1. In the experiment in which irisin was injected into the mice kept on a high-fat diet, it was important to measure UCP1 expression as well as betatrophin because a relationship between irisin and UCP1 had been established earlier in exercise experiments. Therefore the measurement of UCP1 in that experiment was a positive control for activity of the injected irisin.

2. The mice were placed on a high-fat diet to model the condition of obesity and prediabetic insulin resistance.

3. The data support the hypothesis that irisin could reduce obesity and lower the risk for type II diabetes for the following reasons. Using t-tests confirms that the two groups of mice prior to irisin application did not differ in body mass. However, the irisin-treated mice showed a significant (P < 0.05) reduction in body mass, whereas the control mice showed no significant change in body mass. The irisin-treated mice had significantly lower fasting insulin levels and blood glucose levels than the control mice did, also indicating a lowered risk for type II diabetes.

1. The epinephrine in the irrigation fluid is affecting the dilator muscle fibers. When comparing the two types of surgeries, those that used the epinephrine-containing solution dilated the pupil past the 5-mm diameter and kept it dilated for a longer period of time than those surgeries that did not use the epinephrine-containing irrigation fluid. Since dilator muscle contractions are what cause the pupil to enlarge, these must be the muscle fibers affected by epinephrine.

2. Although both the constrictor muscle fibers and dilator muscle fibers are smooth muscle tissue, only the dilator muscle fibers contain a corresponding receptor protein on their cell surface that will bind to epinephrine. Thus the dilator fibers are target cells for epinephrine while the constrictor fibers are not. Once the epinephrine binds to the receptor protein on the dilator fibers, it begins a signaling cascade within the muscle fibers that promotes strong and prolonged contractions within the fibers. This produces the larger than 5-mm diameter pupil seen in the surgeries that used epinephrine-containing irrigation fluid.

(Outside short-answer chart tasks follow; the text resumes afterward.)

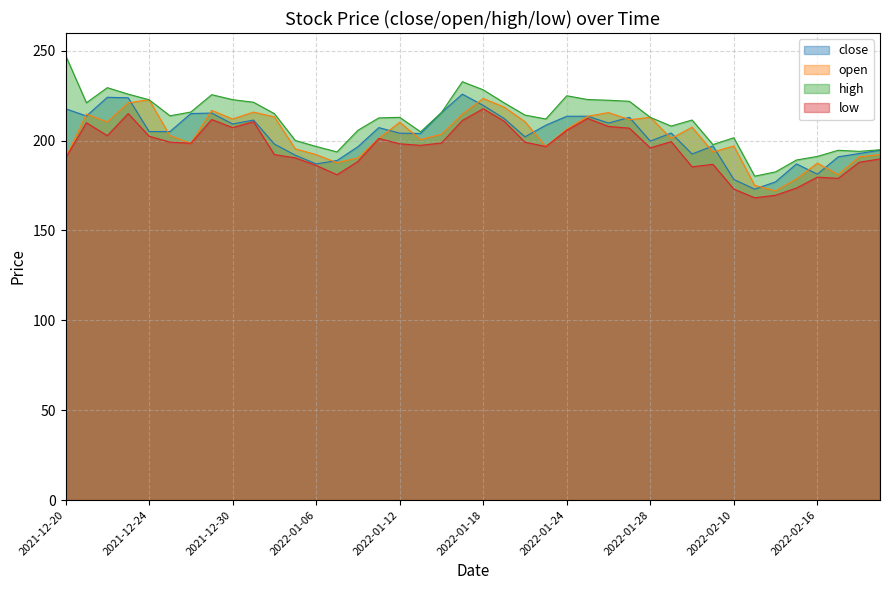

True or false: open has a value of 134.2 at 2022-01-25.

False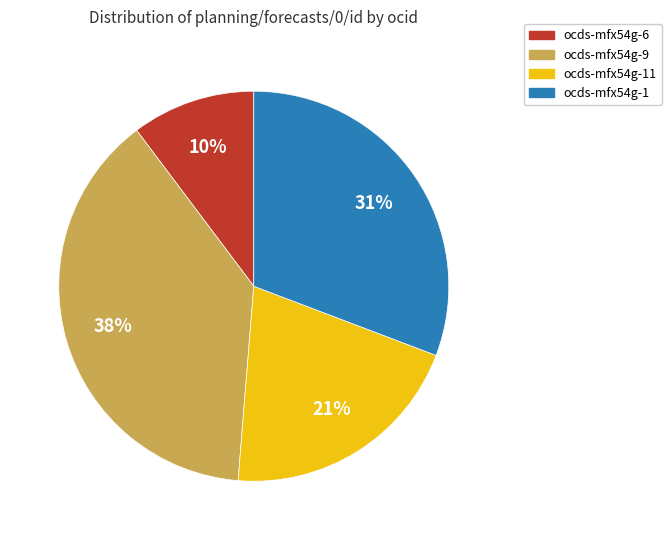

Is the sum of ocds-mfx54g-6 and ocds-mfx54g-11 greater than half?

No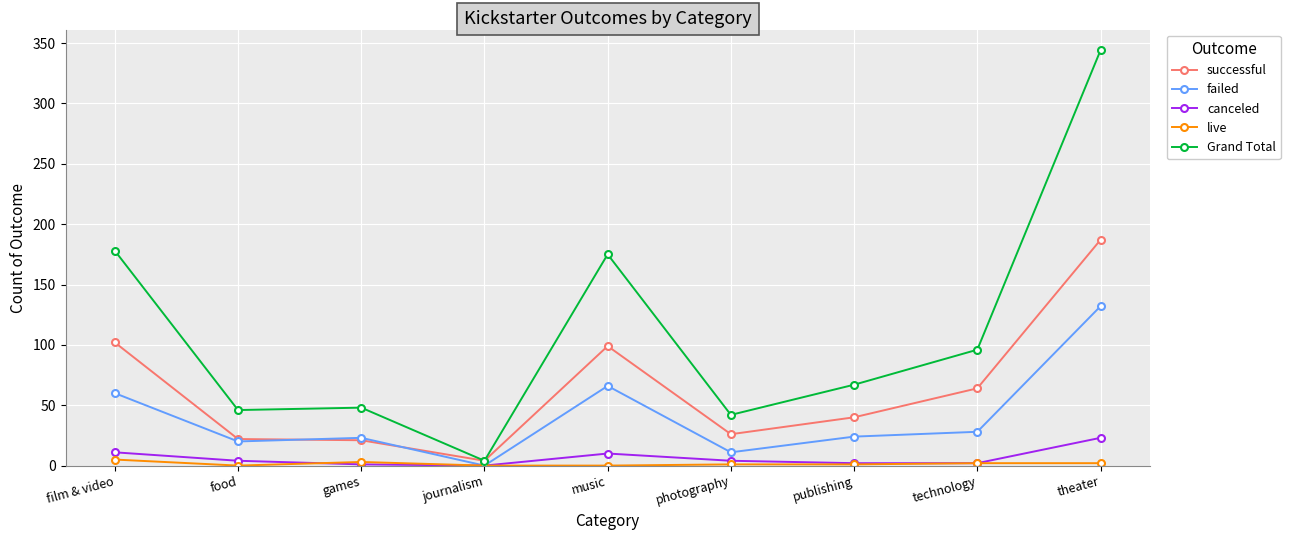

What is the label of the 9th point from the left?

theater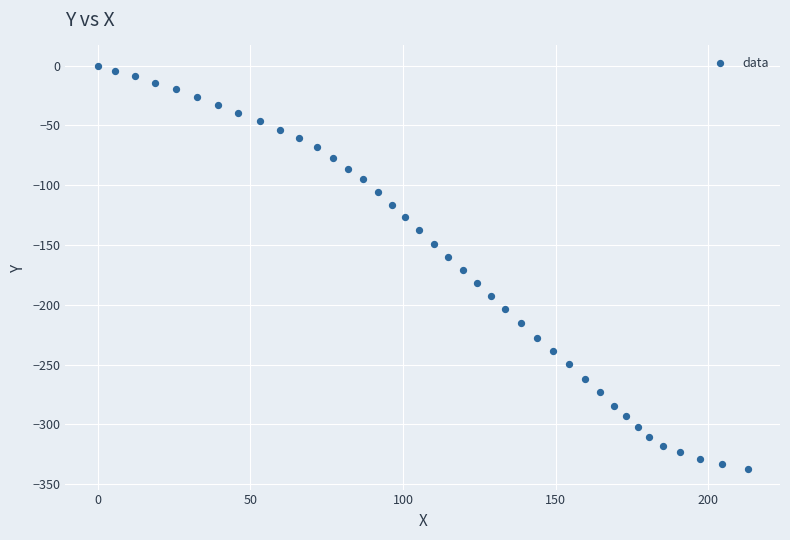

What is the range of X values (max minus min)?

212.9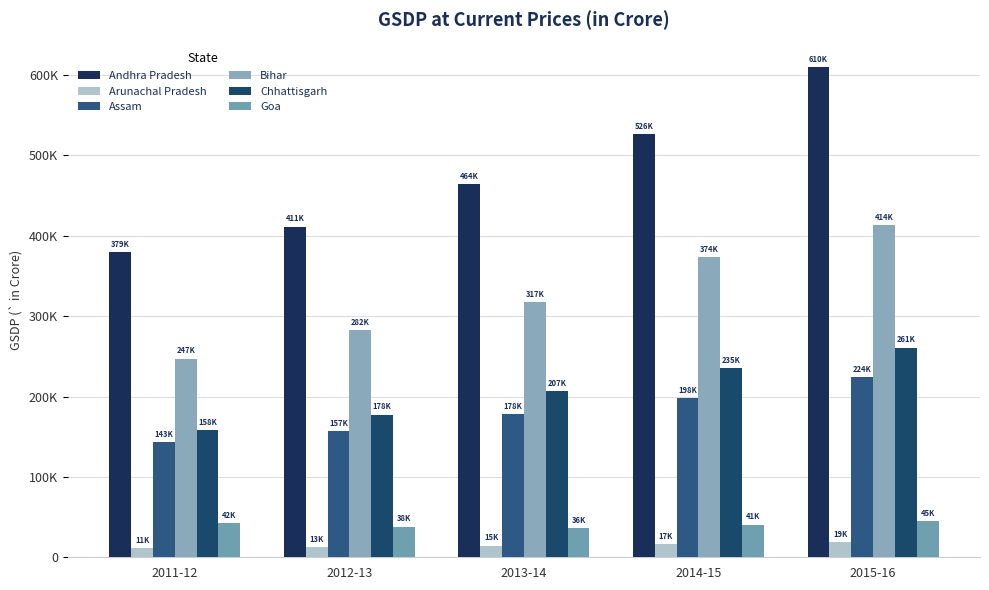

Are the bars grouped side by side (vs. stacked)?

Yes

3. Epinephrine affects the cardiovascular system by increasing the heart rate and blood pressure. It causes arterioles in the digestive system and skin to contract but causes the arterioles in the skeletal muscles to dilate. It causes the liver to break down glycogen into glucose and stimulates adipose tissue to break down fat into fatty acids. These different effects are stimulated by the same hormone binding to receptors on the surface of each type of cell. The reason the responses are so varied is because of what happens inside each cell type after the receptor has been activated. Each cell will have a different signaling cascade that results in different intracellular processes. The difference in processes is determined by the type of cell (cardiac muscle vs. smooth muscle vs. hepatocytes vs. adipocytes, etc.) and by the types of intracellular signaling molecules that are created.

4. A-43

   To elicit a pupillary dilation from the constrictor fibers, these muscle fibers must relax beyond their normal resting state. This is the effect of atropine. Since atropine inhibits the interaction of acetylcholine with its receptor, this must mean that acetylcholine is the neurotransmitter that stimulates constrictor fibers to contract and reduce the pupil size. It also means that there is normally a baseline level of acetylcholine that keeps the constrictor fibers somewhat contracted. Thus the autonomic nervous system controls pupil diameter by releasing both epinephrine and acetylcholine—epinephrine to cause dilator fibers to contract and enlarge the pupil, and acetylcholine to cause constrictor fibers to contract and decrease the pupil size.